**RECORDS FOR PROCESSING**
=== Begin Enclosure ===

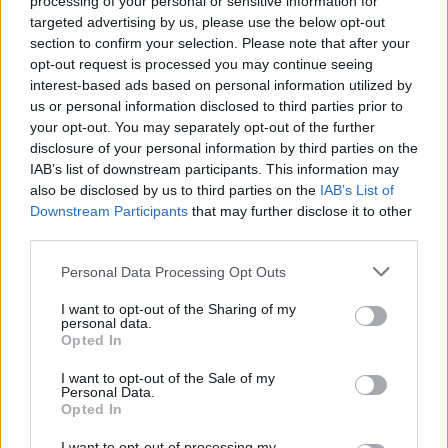
processing of your personal or sensitive information for
Le style de jeu unique proposé par Jardin des
targeted advertising by us, please use the below opt-out
Mots a beaucoup contribué à sa popularité. S'il
section to confirm your selection. Please note that after your
vous plaît soutenir IsCool Entertainment en tant
opt-out request is processed you may continue seeing
interest-based ads based on personal information utilized by
que développeur de jeux Jardin des Mots en
us or personal information disclosed to third parties prior to
partageant et noter le jeu avec votre liste d'amis,
your opt-out. You may separately opt-out of the further
plus joueur signifie plus de revenus pour le
disclosure of your personal information by third parties on the
IAB’s list of downstream participants. This information may
développeur alors s'il vous plaît aidez-le à
also be disclosed by us to third parties on the
IAB’s List of
grandir. Vous ne pouvez toujours pas trouver un
Downstream Participants
that may further disclose it to other
niveau spécifique? Laissez un commentaire ci-
third parties.
dessous et nous serons plus qu'heureux de vous
Personal Data Processing Opt Outs
aider!
I want to opt-out of the Sharing of my
Réponses mises à jour: 2026-05-19
personal data.
Opted In
Entrez toutes les lettres de puzzle:
I want to opt-out of the Sale of my
Entrez
Personal Data.
Chercher
Opted In
toutes
les
I want to opt-out of processing my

=== End Enclosure ===

Without including a single picture, restate all of the data word for word.

processing of your personal or sensitive information for
Le style de jeu unique proposé par Jardin des
targeted advertising by us, please use the below opt-out
Mots a beaucoup contribué à sa popularité. S'il
section to confirm your selection. Please note that after your
vous plaît soutenir IsCool Entertainment en tant
opt-out request is processed you may continue seeing
interest-based ads based on personal information utilized by
que développeur de jeux Jardin des Mots en
us or personal information disclosed to third parties prior to
partageant et noter le jeu avec votre liste d'amis,
your opt-out. You may separately opt-out of the further
plus joueur signifie plus de revenus pour le
disclosure of your personal information by third parties on the
IAB’s list of downstream participants. This information may
développeur alors s'il vous plaît aidez-le à
also be disclosed by us to third parties on the
IAB’s List of
grandir. Vous ne pouvez toujours pas trouver un
Downstream Participants
that may further disclose it to other
niveau spécifique? Laissez un commentaire ci-
third parties.
dessous et nous serons plus qu'heureux de vous
Personal Data Processing Opt Outs
aider!
I want to opt-out of the Sharing of my
Réponses mises à jour: 2026-05-19
personal data.
Opted In
Entrez toutes les lettres de puzzle:
I want to opt-out of the Sale of my
Entrez
Personal Data.
Chercher
Opted In
toutes
les
I want to opt-out of processing my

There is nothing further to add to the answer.